937 Reorder Data in Log Files

1 题目

You have an array of logs.  Each log is a space delimited string of words.

For each log, the first word in each log is an alphanumeric identifier.  Then, either:

• Each word after the identifier will consist only of lowercase letters, or;
• Each word after the identifier will consist only of digits.

We will call these two varieties of logs letter-logs and digit-logs.  It is guaranteed that each log has at least one word after its identifier.

Reorder the logs so that all of the letter-logs come before any digit-log.  The letter-logs are ordered lexicographically ignoring identifier, with the identifier used in case of ties.  The digit-logs should be put in their original order.

Return the final order of the logs.

Example 1:

Input: logs = ["dig1 8 1 5 1","let1 art can","dig2 3 6","let2 own kit dig","let3 art zero"]
Output: ["let1 art can","let3 art zero","let2 own kit dig","dig1 8 1 5 1","dig2 3 6"]

2 尝试解

2.1 分析

给定一组记录，每条记录都是由识别符和若干单词组成。一条记录中的所有单词要么全部字母，要么全部为数字。现在要对记录重新排序，将所有单词为字母的记录按照由单词组成的字符串的顺序排列，如果单词全部相同，则比较识别符。所有单词为数字的记录则保持原有相对顺序，并且放在所有单词为字母的记录之后。
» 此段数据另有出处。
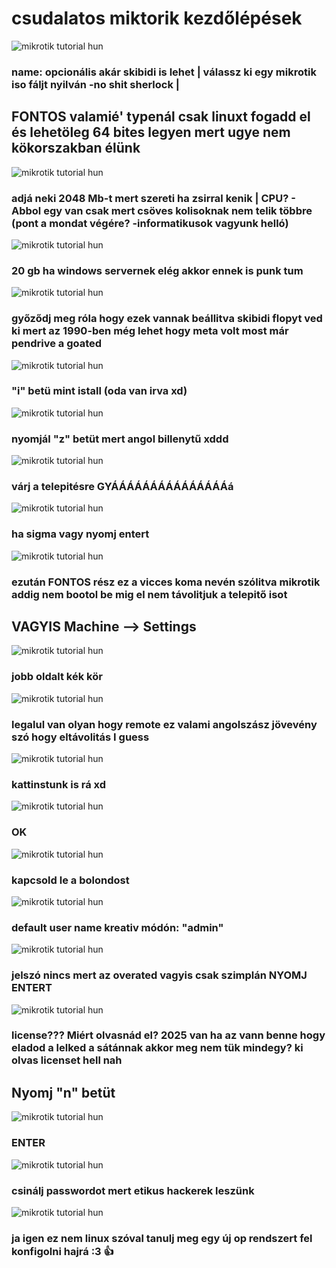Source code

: # csudalatos miktorik kezdőlépések


<img src="t1.png" title="skibidi" alt="mikrotik tutorial hun">

### name: opcionális akár skibidi is lehet | válassz ki egy mikrotik iso fáljt nyilván -no shit sherlock | 
## FONTOS valamié' typenál csak linuxt fogadd el és lehetöleg 64 bites legyen mert ugye nem kökorszakban élünk

<img src="t2.png" title="skibidi" alt="mikrotik tutorial hun">

### adjá neki 2048 Mb-t mert szereti ha zsirral kenik | CPU? - Abbol egy van csak mert csöves kolisoknak nem telik többre (pont a mondat végére? -informatikusok vagyunk helló)
<img src="t3.png" title="skibidi" alt="mikrotik tutorial hun">

### 20 gb ha windows servernek elég akkor ennek is punk tum
<img src="t4.png" title="skibidi" alt="mikrotik tutorial hun">

### győződj meg róla hogy ezek vannak beállitva skibidi flopyt ved ki mert az 1990-ben még lehet hogy meta volt most már pendrive a goated
<img src="t5.png" title="skibidi" alt="mikrotik tutorial hun">

### "i" betü mint istall (oda van irva xd)
<img src="t6.png" title="skibidi" alt="mikrotik tutorial hun">

### nyomjál "z" betüt mert angol billenytű xddd
<img src="t7.png" title="skibidi" alt="mikrotik tutorial hun">

### várj a telepitésre GYÁÁÁÁÁÁÁÁÁÁÁÁÁÁÁá
<img src="t8.png" title="skibidi" alt="mikrotik tutorial hun">

### ha sigma vagy nyomj entert
<img src="t9.png" title="skibidi" alt="mikrotik tutorial hun">

### ezután FONTOS rész ez a vicces koma nevén szólitva mikrotik addig nem bootol be mig el nem távolitjuk a telepitő isot 
## VAGYIS Machine --> Settings
<img src="t10.png" title="skibidi" alt="mikrotik tutorial hun">

### jobb oldalt kék kör
<img src="t11.png" title="skibidi" alt="mikrotik tutorial hun">

### legalul van olyan hogy remote ez valami angolszász jövevény szó hogy eltávolitás I guess
<img src="t12.png" title="skibidi" alt="mikrotik tutorial hun">

### kattinstunk is rá xd
<img src="t13.png" title="skibidi" alt="mikrotik tutorial hun">

### OK
<img src="t14.png" title="skibidi" alt="mikrotik tutorial hun">

### kapcsold le a bolondost
<img src="t15.png" title="skibidi" alt="mikrotik tutorial hun">

### default user name kreativ módón: "admin"
<img src="t16.png" title="skibidi" alt="mikrotik tutorial hun">

### jelszó nincs mert az overated vagyis csak szimplán NYOMJ ENTERT
<img src="t17.png" title="skibidi" alt="mikrotik tutorial hun">

### license??? Miért olvasnád el? 2025 van ha az vann benne hogy eladod a lelked a sátánnak akkor meg nem tük mindegy? ki olvas licenset hell nah
## Nyomj "n" betüt
<img src="t18.png" title="skibidi" alt="mikrotik tutorial hun">

### ENTER
<img src="t19.png" title="skibidi" alt="mikrotik tutorial hun">

### csinálj passwordot mert etikus hackerek leszünk
<img src="t20.png" title="skibidi" alt="mikrotik tutorial hun">

### ja igen ez nem linux szóval tanulj meg egy új op rendszert fel konfigolni hajrá :3 👍

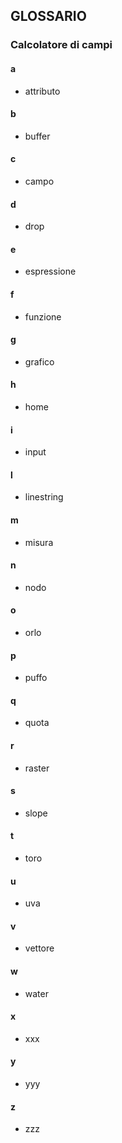 ## GLOSSARIO

### Calcolatore di campi

#### a

* attributo

#### b

* buffer

#### c

* campo

#### d

* drop

#### e

* espressione

#### f

* funzione

#### g

* grafico

#### h

* home

#### i

* input

#### l

* linestring

#### m

* misura

#### n

* nodo

#### o

* orlo

#### p

* puffo

#### q

* quota

#### r

* raster

#### s

* slope

#### t

* toro
  
#### u

* uva

#### v

* vettore

#### w

* water

#### x

* xxx

#### y

* yyy

#### z

* zzz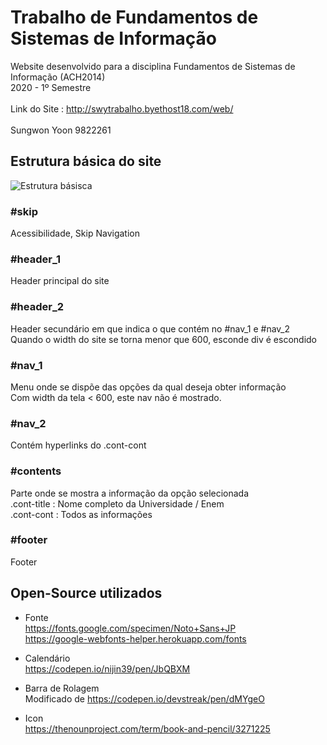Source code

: Trabalho de Fundamentos de Sistemas de Informação
===================================================

Website desenvolvido para a disciplina Fundamentos de Sistemas de Informação (ACH2014) <br>
2020 - 1º Semestre <br><br>
Link do Site : http://swytrabalho.byethost18.com/web/ <br><br>
Sungwon Yoon 9822261


Estrutura básica do site
---------------------------------------------
![Estrutura básisca](https://github.com/swy-326/backupDefinitivo/raw/master/readme_img/structure.png)

### #skip
Acessibilidade, Skip Navigation <br>

### #header_1 
Header principal do site <br>

### #header_2
Header secundário em que indica o que contém no #nav_1 e #nav_2  <br>
Quando o width do site se torna menor que 600, esconde div é escondido <br>

### #nav_1
Menu onde se dispõe das opções da qual deseja obter informação <br>
Com width da tela < 600, este nav não é mostrado. <br>

### #nav_2 
Contém hyperlinks do .cont-cont <br>

### #contents
Parte onde se mostra a informação da opção selecionada <br>
.cont-title : Nome completo da Universidade / Enem <br>
.cont-cont : Todos as informações  <br>

### #footer
Footer <br>


Open-Source utilizados
------------------------------------------------
- Fonte <br>
https://fonts.google.com/specimen/Noto+Sans+JP <br>
https://google-webfonts-helper.herokuapp.com/fonts  <p>

- Calendário <br>
https://codepen.io/nijin39/pen/JbQBXM <p>

- Barra de Rolagem <br>
Modificado de https://codepen.io/devstreak/pen/dMYgeO  <p>

- Icon <br>
https://thenounproject.com/term/book-and-pencil/3271225 <p>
使用一个数组digit和一个小顶堆letter来分别存储数字记录和字母记录。对于每一条记录log，找到识别符之后的由单词组成的字符串words，如果是数字记录，按照相对顺序存入digit末尾，如果是字母记录，则以<words,log>的形式存入letter中。最后将字母记录从letter中依序取出，再与digit合并即可。

2.2 代码

class Solution {
public:
    struct cmp{
        bool operator() (pair<string,string>&A, pair<string,string>&B){
            if(A.first > B.first) return true;
            if(A.first == B.first && A.second > B.second) return true;
            return false;
        }
    };
    vector<string> reorderLogFiles(vector<string>& logs) {
        vector<string> digit;
        vector<string> result;
        priority_queue<pair<string,string>,vector<pair<string,string>>,cmp> letter;
        for(auto log : logs){
            int index = 0;
            while(log[index]!=' ') index++;
            string word = log.substr(index+1);
            if(isdigit(word[0]))
                digit.push_back(log);
            else{
                letter.push(make_pair(word,log));
            }
        }
        while(!letter.empty()){
            result.push_back(letter.top().second);
            letter.pop();
        }
        result.insert(result.end(),digit.begin(),digit.end());
        return result;
    }
};

3 标准解

class Solution {
public:
    vector<string> reorderLogFiles(vector<string>& logs) {
        vector<string> digitLogs, ans;
        vector<pair<string, string>> letterLogs;
        for (string &s : logs) {
            int i = 0;
            while (s[i] != ' ') ++i;
            if (isalpha(s[i + 1])) letterLogs.emplace_back(s.substr(0, i), s.substr(i + 1));
            else digitLogs.push_back(s);
        }
        sort(letterLogs.begin(), letterLogs.end(), [&](auto& a, auto& b) {
            return a.second == b.second ? a.first < b.first : a.second < b.second;
        });
        for (auto &p : letterLogs) ans.push_back(p.first + " " + p.second);
        for (string &s : digitLogs) ans.push_back(s);
        return ans;
    }
};